The proof works -- the definition in Step 24 is satisfied because o is arbitrary. But notice that in the drawing at the above link, Euclid assumes that G, the point where lines AD and o intersect, is between A and D. But this is irrelevant for the proof -- all the congruence theorems used in the proof still work even if G isn't between A and D.
What's worse, of course, is if o is parallel to AD. Notice that AD | | BC (since DAE and EBC, the angles proved congruent in Step 8, are alternate interior angles), so o could be parallel to both. But that's no problem -- just switch points C and D in that rare case, and the proof still works.
Since we finally started 3D Geometry in this post, let me post my 3D version of the "All About That Base" song. The chorus is the same as Mrs. Nguyen's, but the verses are different:
Chorus:
Because you know I'm all about that base,
'Bout that base and height.
I'm all about that base,
'Bout that base and height.
I'm all about that base,
'Bout that base and height.
I'm all about that base,
'Bout that base base base base.
1st Verse:
Yeah, it's pretty clear, I really want to,
Calculate your volume, volume, like I'm suppose to do.
'Cause I got that formula that all the students chose.
Just plug in all the right values in all the right places.
See that base! That's the area of the top.
We know the height, come on now make it pop.
If you got your calculator, 'lator, just multiply 'em,
'Cause every cubic inch is perfect from the bottom to the top.
Pre-Chorus:
Hey prisms, cylinders, don't worry about your size,
'Cause students all know the formula to find it right.

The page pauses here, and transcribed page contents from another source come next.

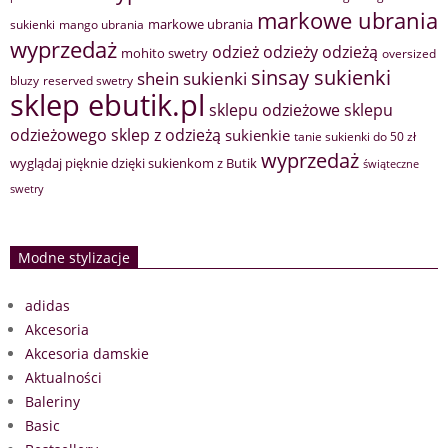
markowe ubrania
markowe ubrania
sukienki
mango ubrania
wyprzedaż
odzież
odzieży
odzieżą
mohito swetry
oversized
sinsay sukienki
shein sukienki
bluzy
reserved swetry
sklep ebutik.pl
sklepu odzieżowe
sklepu
sklep z odzieżą
odzieżowego
sukienkie
tanie sukienki do 50 zł
wyprzedaż
wyglądaj pięknie dzięki sukienkom z Butik
świąteczne
swetry
Modne stylizacje
adidas
Akcesoria
Akcesoria damskie
Aktualności
Baleriny
Basic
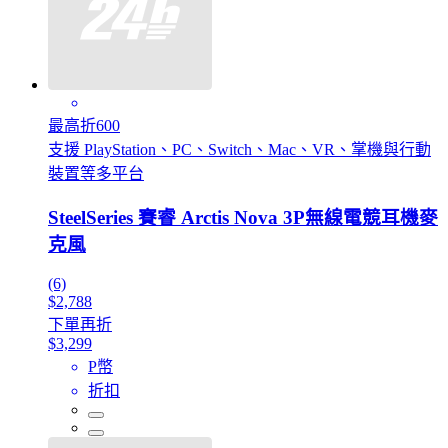
最高折600
支援 PlayStation、PC、Switch、Mac、VR、掌機與行動
裝置等多平台
SteelSeries 賽睿 Arctis Nova 3P無線電競耳機麥
克風
(6)
$2,788
下單再折
$3,299
P幣
折扣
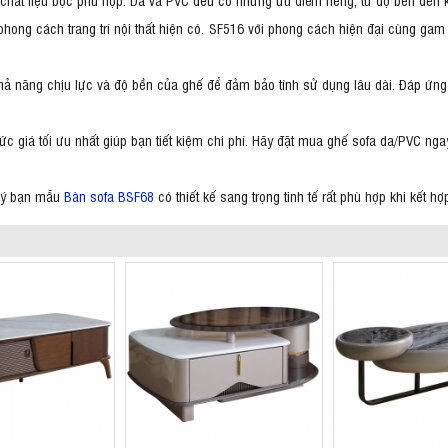
phong cách trang trí nội thất hiện có. SF516 với phong cách hiện đại cùng gam
hả năng chịu lực và độ bền của ghế để đảm bảo tính sử dụng lâu dài. Đáp ứng 
 giá tối ưu nhất giúp bạn tiết kiệm chi phí. Hãy đặt mua ghế sofa da/PVC nga
i ý bạn mẫu
Bàn sofa BSF68
có thiết kế sang trọng tinh tế rất phù hợp khi kết 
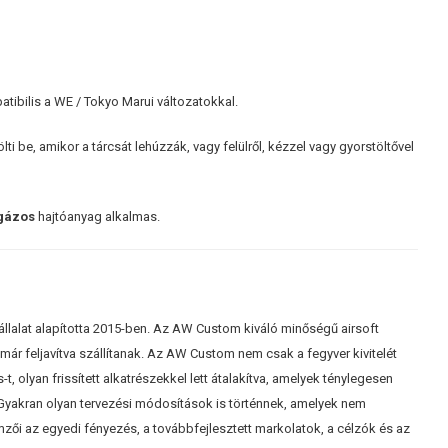
tibilis a WE / Tokyo Marui változatokkal.
ölti be, amikor a tárcsát lehúzzák, vagy felülről, kézzel vagy gyorstöltővel
gázos
hajtóanyag alkalmas.
llalat alapította 2015-ben. Az AW Custom kiváló minőségű airsoft
már feljavítva szállítanak. Az AW Custom nem csak a fegyver kivitelét
, olyan frissített alkatrészekkel lett átalakítva, amelyek ténylegesen
. Gyakran olyan tervezési módosítások is történnek, amelyek nem
zői az egyedi fényezés, a továbbfejlesztett markolatok, a célzók és az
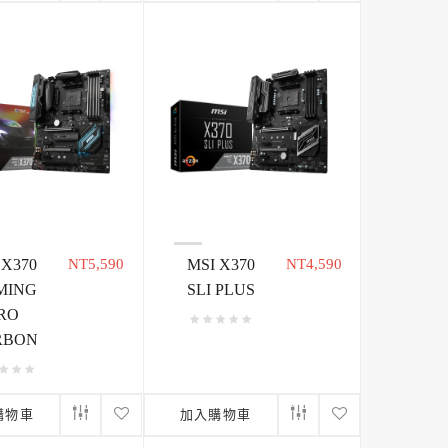
 X370
NT5,590
MSI X370
NT4,590
MING
SLI PLUS
RO
RBON
購物車
加入購物車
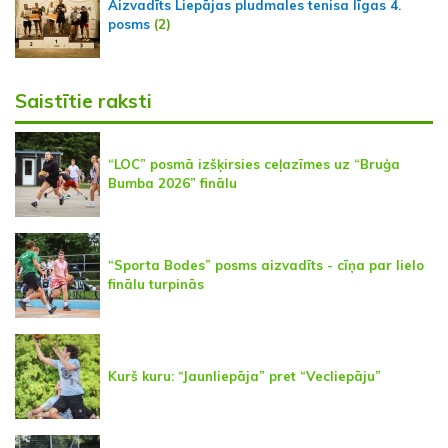
Aizvadīts Liepājas pludmales tenisa līgas 4.
posms
(2)
Saistītie raksti
“LOC” posmā izšķirsies ceļazīmes uz “Bruģa
Bumba 2026” finālu
“Sporta Bodes” posms aizvadīts - cīņa par lielo
finālu turpinās
Kurš kuru: “Jaunliepāja” pret “Vecliepāju”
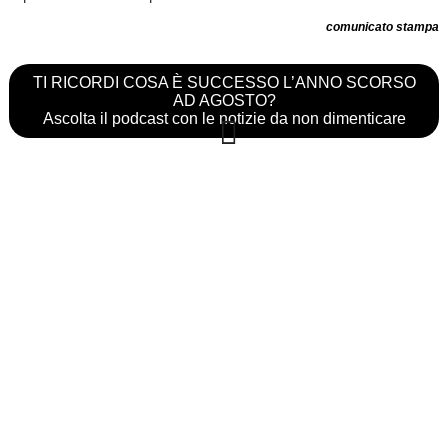
comunicato stampa
TI RICORDI COSA È SUCCESSO L’ANNO SCORSO
AD AGOSTO?
Ascolta il podcast con le notizie da non dimenticare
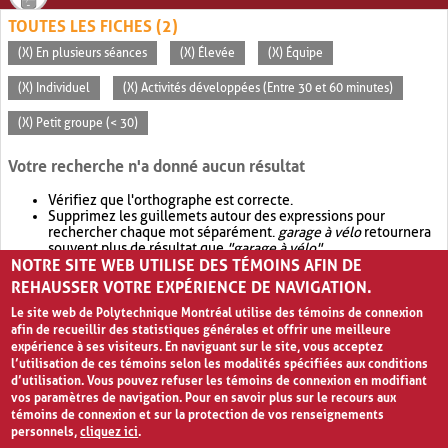
TOUTES LES FICHES (2)
(X) En plusieurs séances
(X) Élevée
(X) Équipe
(X) Individuel
(X) Activités développées (Entre 30 et 60 minutes)
(X) Petit groupe (< 30)
Votre recherche n'a donné aucun résultat
Vérifiez que l'orthographe est correcte.
Supprimez les guillemets autour des expressions pour
rechercher chaque mot séparément.
garage à vélo
retournera
souvent plus de résultat que
"garage à vélo"
.
NOTRE SITE WEB UTILISE DES TÉMOINS AFIN DE
Envisagez d'élargir votre recherche avec
OR
.
garage OR vélo
retournera souvent plus de résultat que
garage à vélo
.
REHAUSSER VOTRE EXPÉRIENCE DE NAVIGATION.
Le site web de Polytechnique Montréal utilise des témoins de connexion
afin de recueillir des statistiques générales et offrir une meilleure
expérience à ses visiteurs. En naviguant sur le site, vous acceptez
l’utilisation de ces témoins selon les modalités spécifiées aux conditions
d’utilisation. Vous pouvez refuser les témoins de connexion en modifiant
vos paramètres de navigation. Pour en savoir plus sur le recours aux
témoins de connexion et sur la protection de vos renseignements
personnels,
cliquez ici
.
Avis de confidentialité et conditions d’utilisation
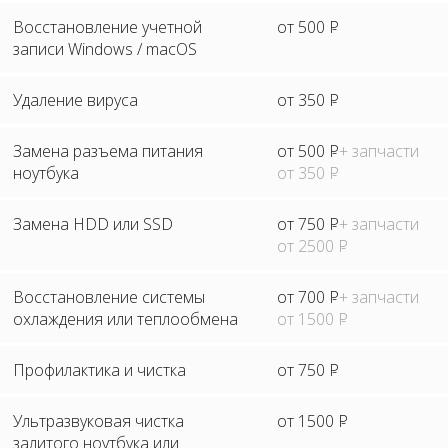
Восстановление учетной
от 500
Р
записи Windows / macOS
Удаление вируса
от 350
Р
Замена разъема питания
от 500
Р
+ запчасти
ноутбука
от 350
Р
Замена HDD или SSD
от 750
Р
+ запчасти
от 2500
Р
Восстановление системы
от 700
Р
+ запчасти
охлаждения или теплообмена
от 1500
Р
Профилактика и чистка
от 750
Р
Ультразвуковая чистка
от 1500
Р
залитого ноутбука или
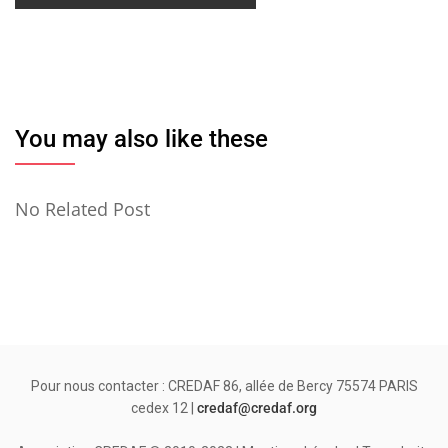
You may also like these
No Related Post
Pour nous contacter : CREDAF 86, allée de Bercy 75574 PARIS
cedex 12 |
credaf@credaf.org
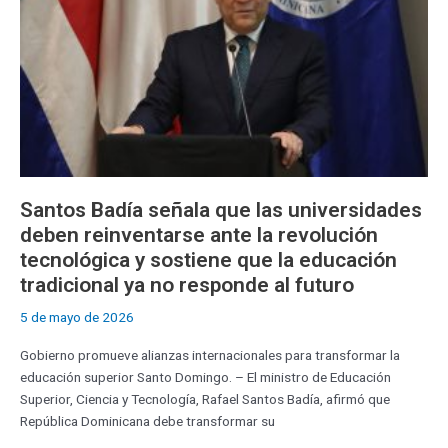
reinventarse
ante
la
revolución
tecnológica
y
sostiene
que
la
educación
Santos Badía señala que las universidades
tradicional
deben reinventarse ante la revolución
ya
tecnológica y sostiene que la educación
no
tradicional ya no responde al futuro
responde
al
5 de mayo de 2026
futuro
Gobierno promueve alianzas internacionales para transformar la
educación superior Santo Domingo. – El ministro de Educación
Superior, Ciencia y Tecnología, Rafael Santos Badía, afirmó que
República Dominicana debe transformar su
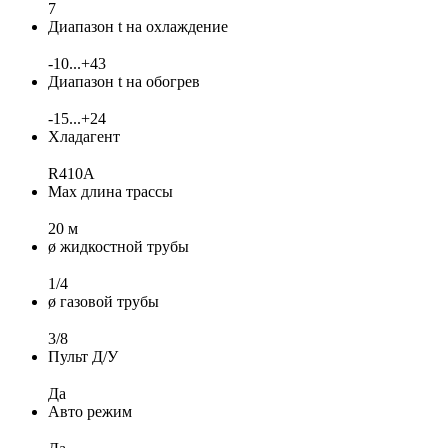
7
Диапазон t на охлаждение
-10...+43
Диапазон t на обогрев
-15...+24
Хладагент
R410A
Max длина трассы
20 м
ø жидкостной трубы
1/4
ø газовой трубы
3/8
Пульт Д/У
Да
Авто режим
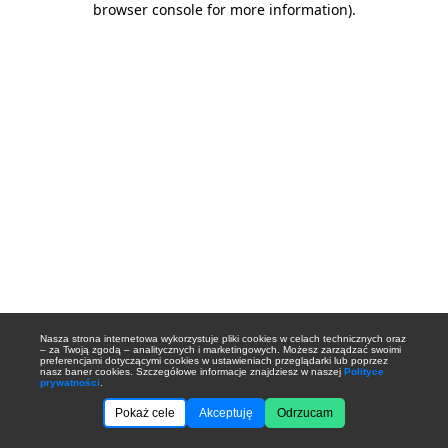
browser console for more information)
.
Nasza strona internetowa wykorzystuje pliki cookies w celach technicznych oraz
– za Twoją zgodą – analitycznych i marketingowych. Możesz zarządzać swoimi
preferencjami dotyczącymi cookies w ustawieniach przeglądarki lub poprzez
nasz baner cookies. Szczegółowe informacje znajdziesz w naszej
Polityce
prywatności
.
Pokaż cele
Akceptuję
Odrzucam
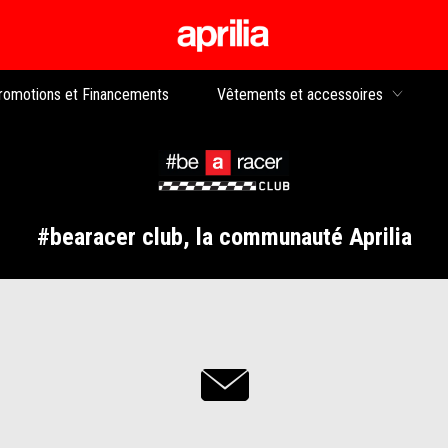
Aller au contenu p
rs
romotions et Financements
Vêtements et accessoires
#bearacer club, la communauté Aprilia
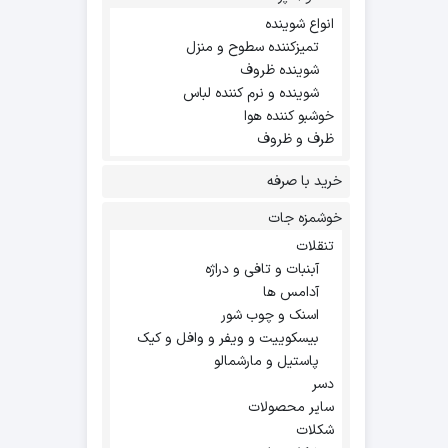
انواع شوینده
تمیزکننده سطوح و منزل
شوینده ظروف
شوینده و نرم کننده لباس
خوشبو کننده هوا
ظرف و ظروف
خرید با صرفه
خوشمزه جات
تنقلات
آبنبات و تافی و دراژه
آدامس ها
اسنک و چوب شور
بیسکوییت و ویفر و وافل و کیک
پاستیل و مارشمالو
دسر
سایر محصولات
شکلات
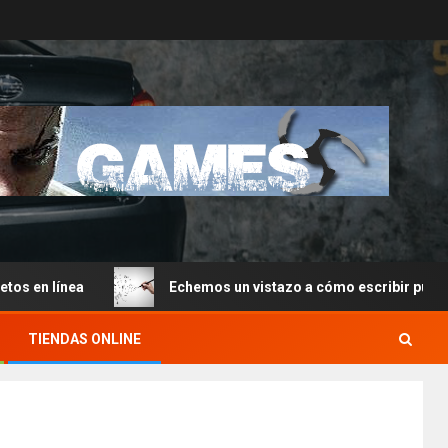
línea
Echemos un vistazo a cómo escribir publicacione
TIENDAS ONLINE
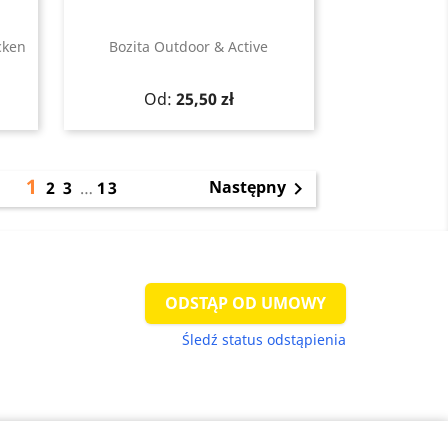
cken
Bozita Outdoor & Active
Szybki podgląd

Cena
Od:
25,50 zł
1
Następny
2
3
…
13

ODSTĄP OD UMOWY
Śledź status odstąpienia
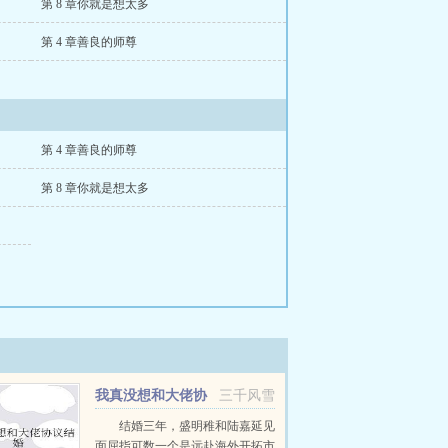
第 8 章你就是想太多
第 4 章善良的师尊
第 4 章善良的师尊
第 8 章你就是想太多
我真没想和大佬协
三千风雪
议结婚
结婚三年，盛明稚和陆嘉延见
面屈指可数一个是远赴海外开拓市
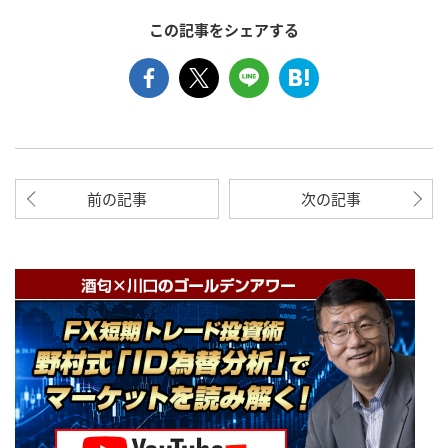
この記事をシェアする
前の記事
次の記事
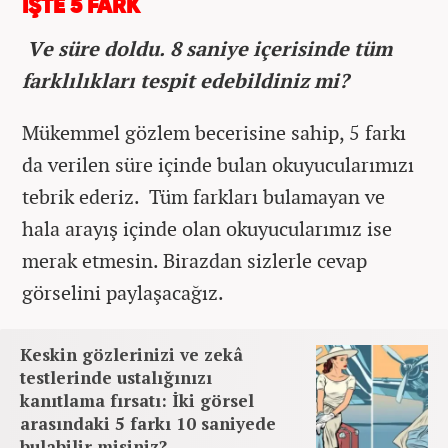
İŞTE 5 FARK
Ve süre doldu. 8 saniye içerisinde tüm
farklılıkları tespit edebildiniz mi?
Mükemmel gözlem becerisine sahip, 5 farkı
da verilen süre içinde bulan okuyucularımızı
tebrik ederiz. Tüm farkları bulamayan ve
hala arayış içinde olan okuyucularımız ise
merak etmesin. Birazdan sizlerle cevap
görselini paylaşacağız.
Keskin gözlerinizi ve zekâ
testlerinde ustalığınızı
kanıtlama fırsatı: İki görsel
arasındaki 5 farkı 10 saniyede
bulabilir misiniz?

You know for the whole volume, it's just V = bh,
And for lateral area, it's L.A. = Ph.
(to Chorus)
2nd Verse:
I'm bringing area back! Go ahead with lateral
Area! Naw I'm just playin'. I know you
Want surface area! Then I have to tell you
First find lateral area then add the bottom and the top.
(to Pre-Chorus)
Notice that Mrs. Nguyen's version isn't just about area -- it mentions grades and A's, while mine just sticks to volume and surface area. Back at the old charter school, students got upset when I kept talking about grades and A's over and over again. But there's nothing wrong with singing about grades -- indeed, my old "Dren Song" and "No Drens" are ultimately about the consequences of bad math grades. The problem was when I talked about grades as a form of classroom management -- when students asked "Why do I have to follow this rule?" I'd reply "So you can get an A" instead of "Because I said so."
I could have played the area version of this song during Chapter 8 and saved my own volume version of this song for Chapter 10. If we started the semester with the area version, then the grades verse fits with the general start-of-the-semester mood, with a fresh start to all grades.